Ismaël Koné

Personal information
- Full name: Ismaël Fanton Koné
- Date of birth: 12 July 1988 (age 37)
- Place of birth: Paris, France
- Height: 1.88 m (6 ft 2 in)
- Position: Defender

Youth career
- RC Strasbourg

Senior career*
- Years: Team / Apps / (Gls)
- 2010–2011: Agrotikos Asteras F.C. / 10 / (0)
- 2011–2012: Panserraikos F.C. / 2 / (0)
- 2012–2013: Iraklis Psachna F.C. / 12 / (0)
- 2013: Egri FC / 10 / (0)
- 2014–2015: UR Namur / 28 / (1)
- 2015: RC Arbaâ / 0 / (0)

= Ismaël Koné (footballer, born 1988) =

French footballer

Ismaël Fanton Koné (born 12 July 1988) is a French former footballer who played as a defender.

==Playing career==
Koné developed in the youth system of French club RC Strasbourg.
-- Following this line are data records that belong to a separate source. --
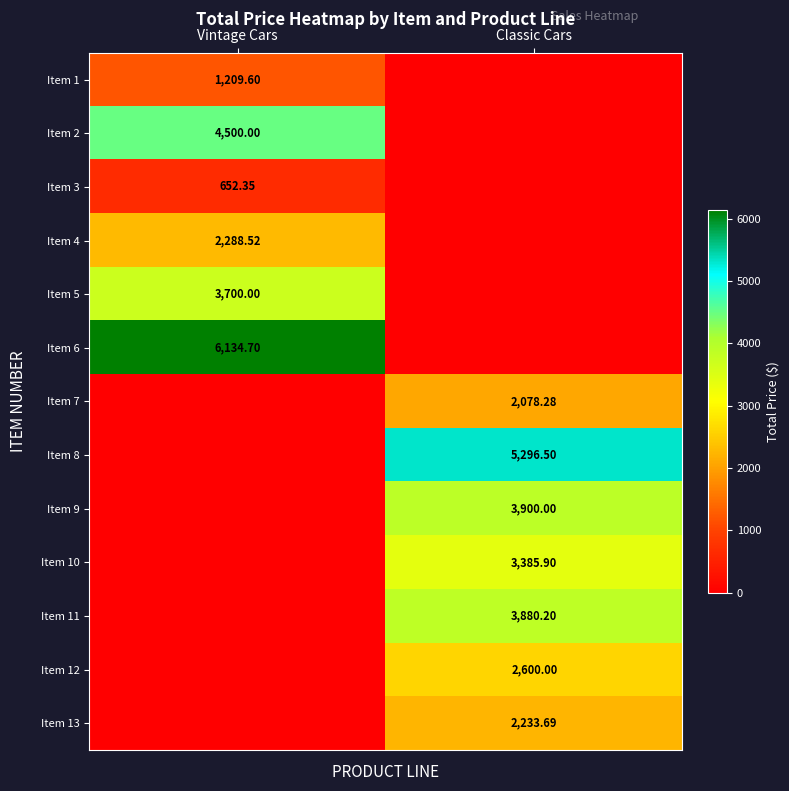

How many series are shown in this chart?

13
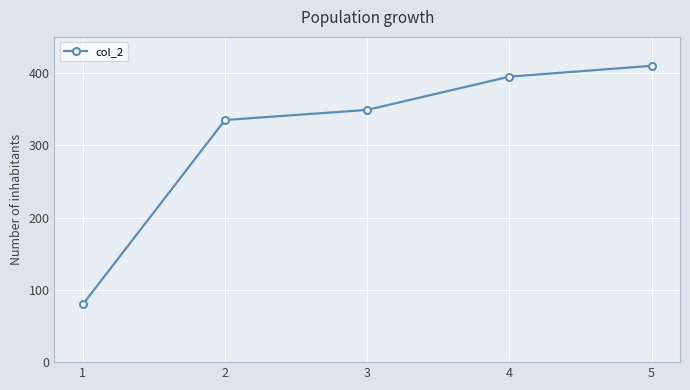

How many data points does each series have?

5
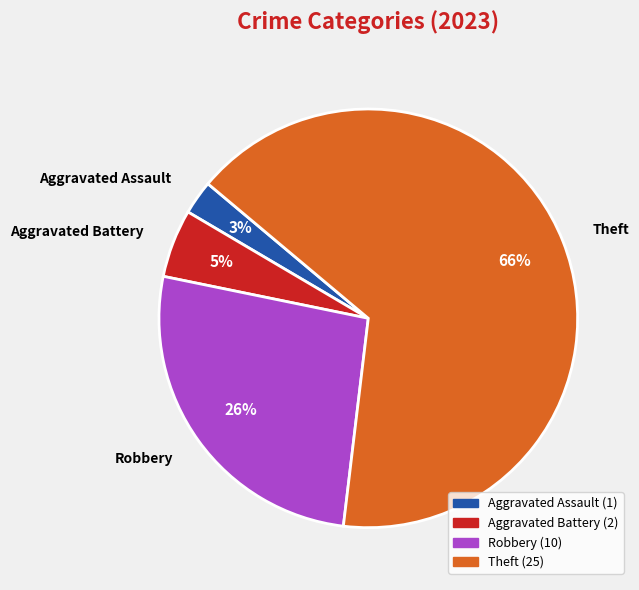

True or false: Robbery accounts for 36% of the total.

False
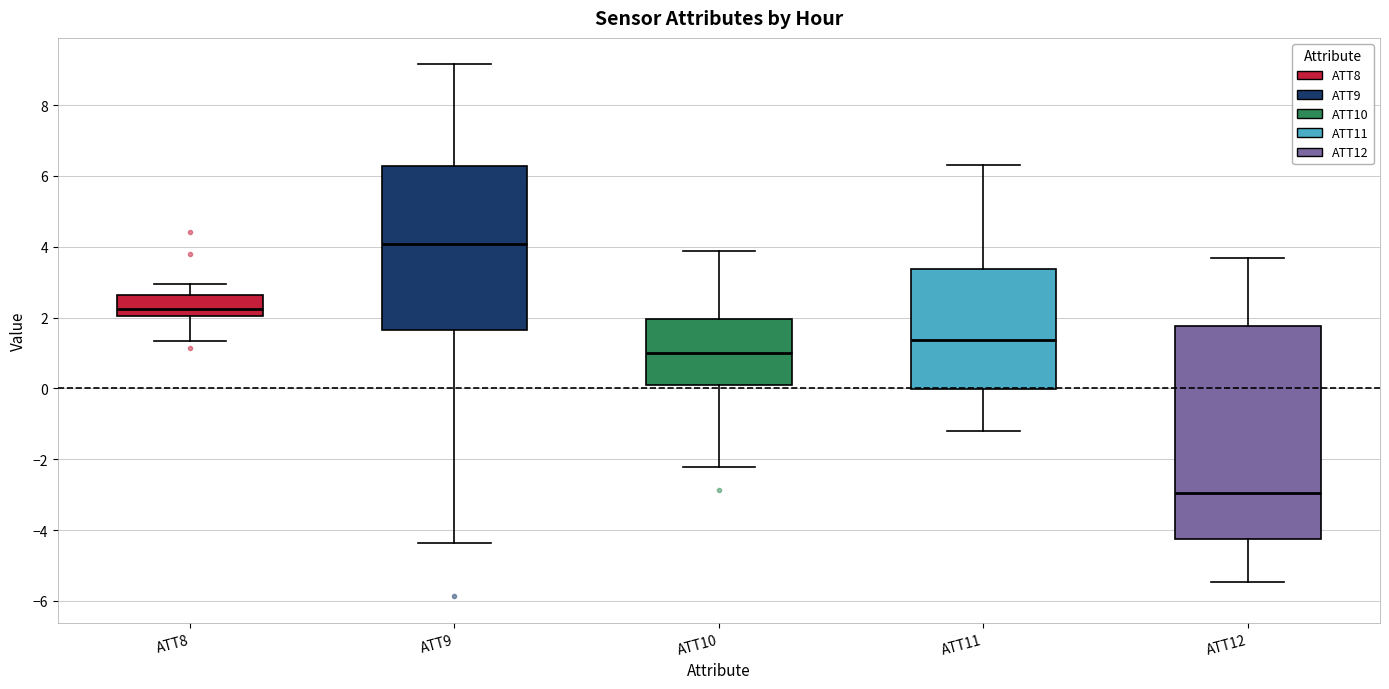

Reading left to right, transcribe this box plot: for each box, give where its median line is, the range the box spans, and where its two whiskers end, as read against the y-axis. The values are not printed on the chart, so give them approximately, as read against the axis.

ATT8: median 2.2, box 2.0 to 2.6, whiskers 1.4 to 3.0
ATT9: median 4.0, box 1.6 to 6.2, whiskers -4.4 to 9.2
ATT10: median 1.0, box 0.0 to 2.0, whiskers -2.2 to 3.8
ATT11: median 1.4, box 0.0 to 3.4, whiskers -1.2 to 6.4
ATT12: median -3.0, box -4.2 to 1.8, whiskers -5.4 to 3.6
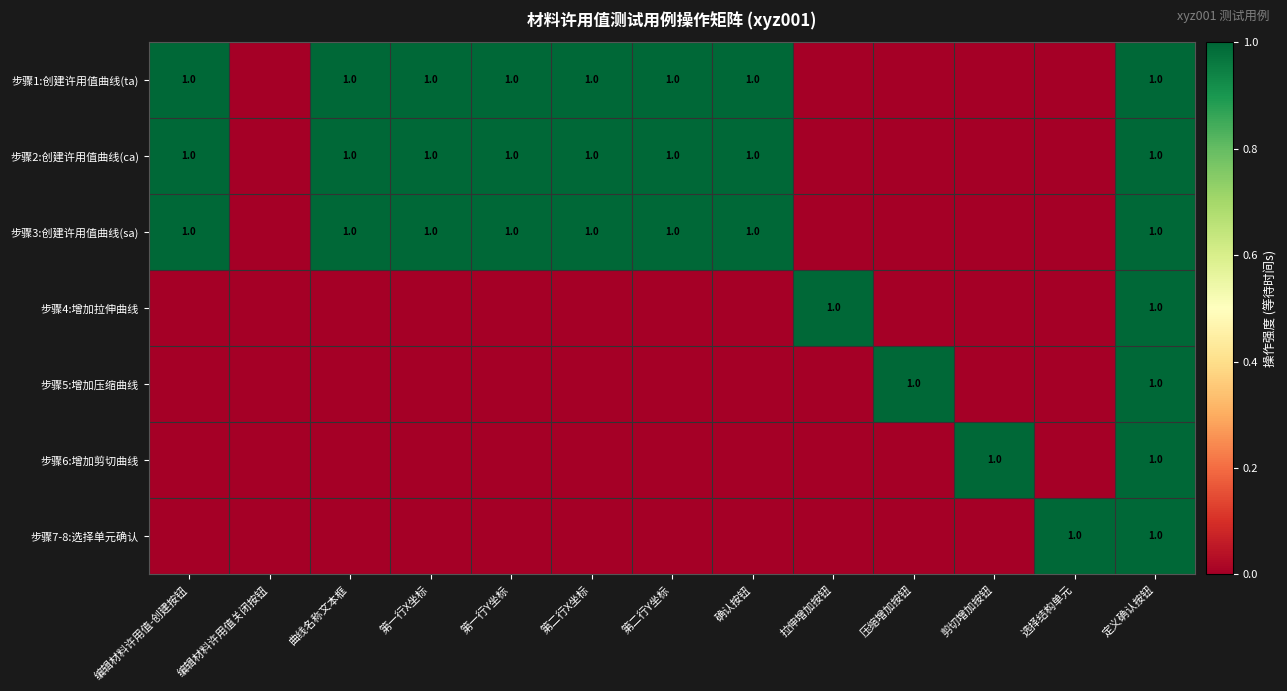

What is the total value across all series at 定义确认按钮?

7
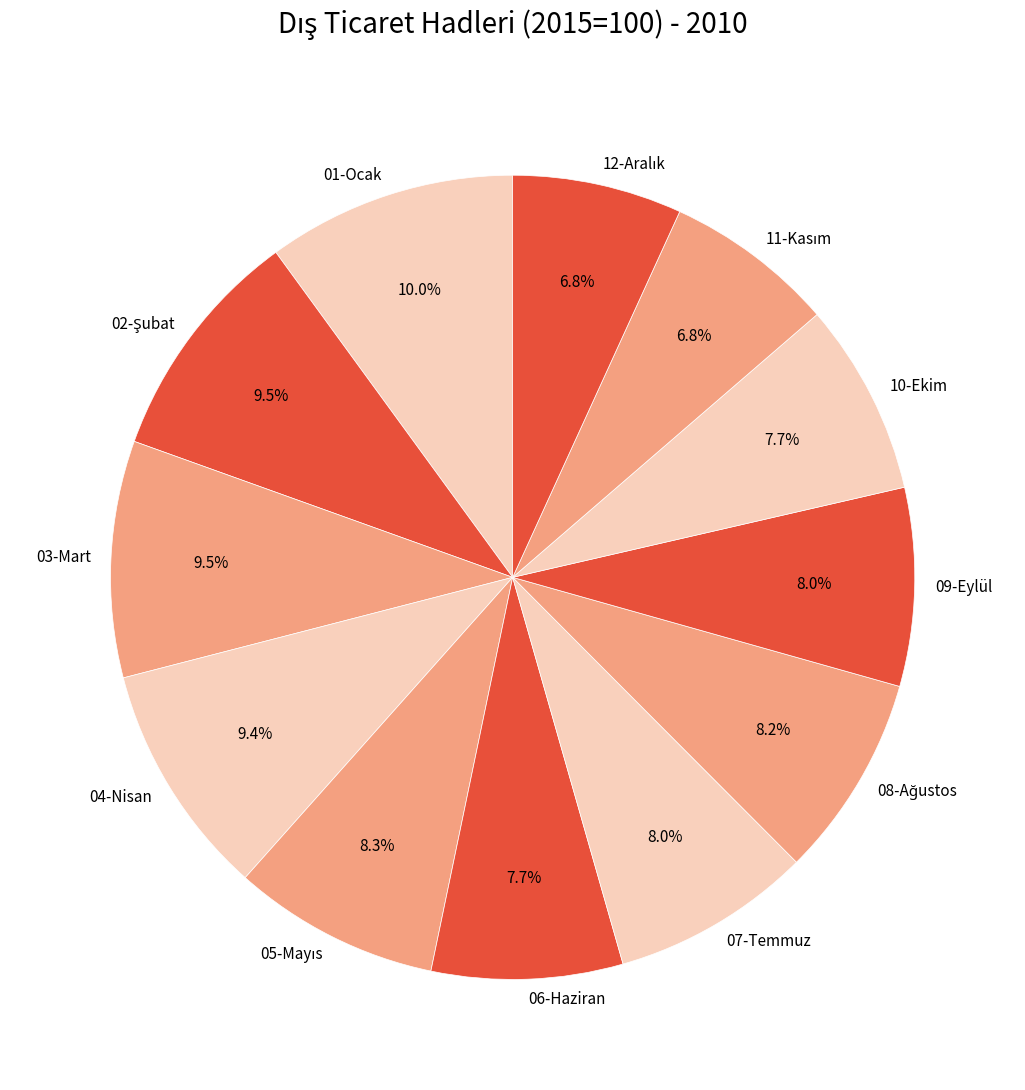

What is the largest slice in the pie chart?

01-Ocak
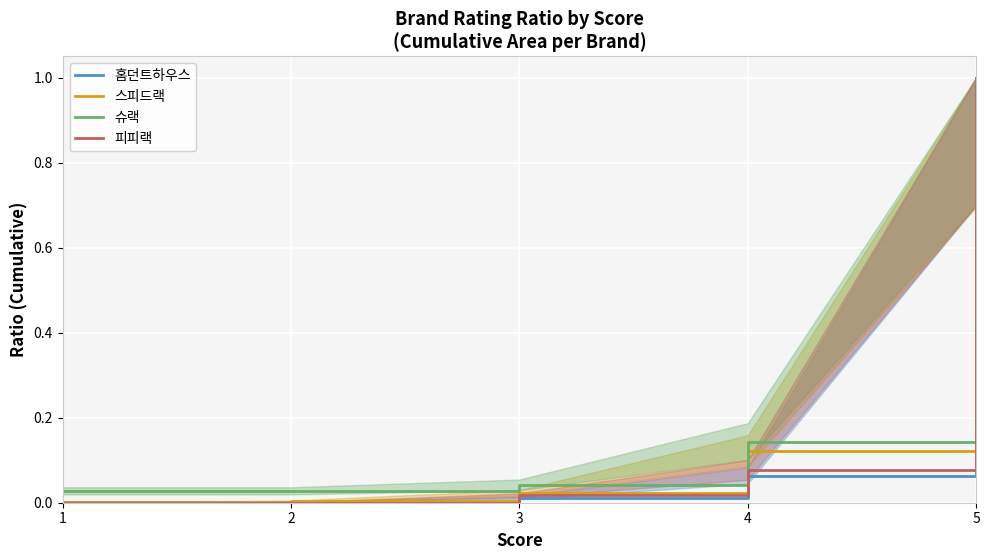

True or false: 스피드랙 and 피피랙 cross at least once.

True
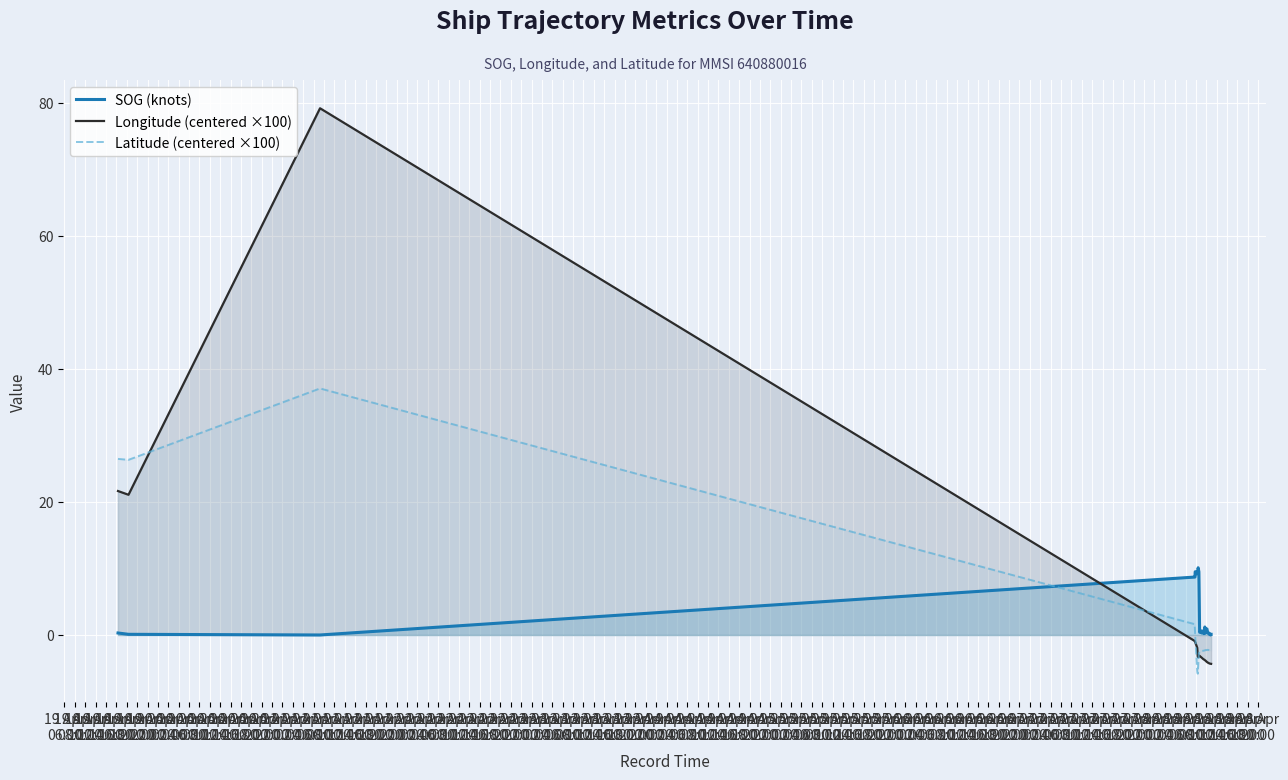

How many data points in Latitude (centered ×100) are above -2?

7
He began his senior career in Greece, playing with Agrotikos Asteras F.C., Panserraikos F.C., and Iraklis Psachna F.C. Afterwards, he played for Hungarian club Egri FC, where he made 10 league appearances and one league cup appearance where he was substituted due to injury. In June 2013, he went on trial with Polish club Widzew Łódź. Afterwards, he played for Belgian club UR Namur.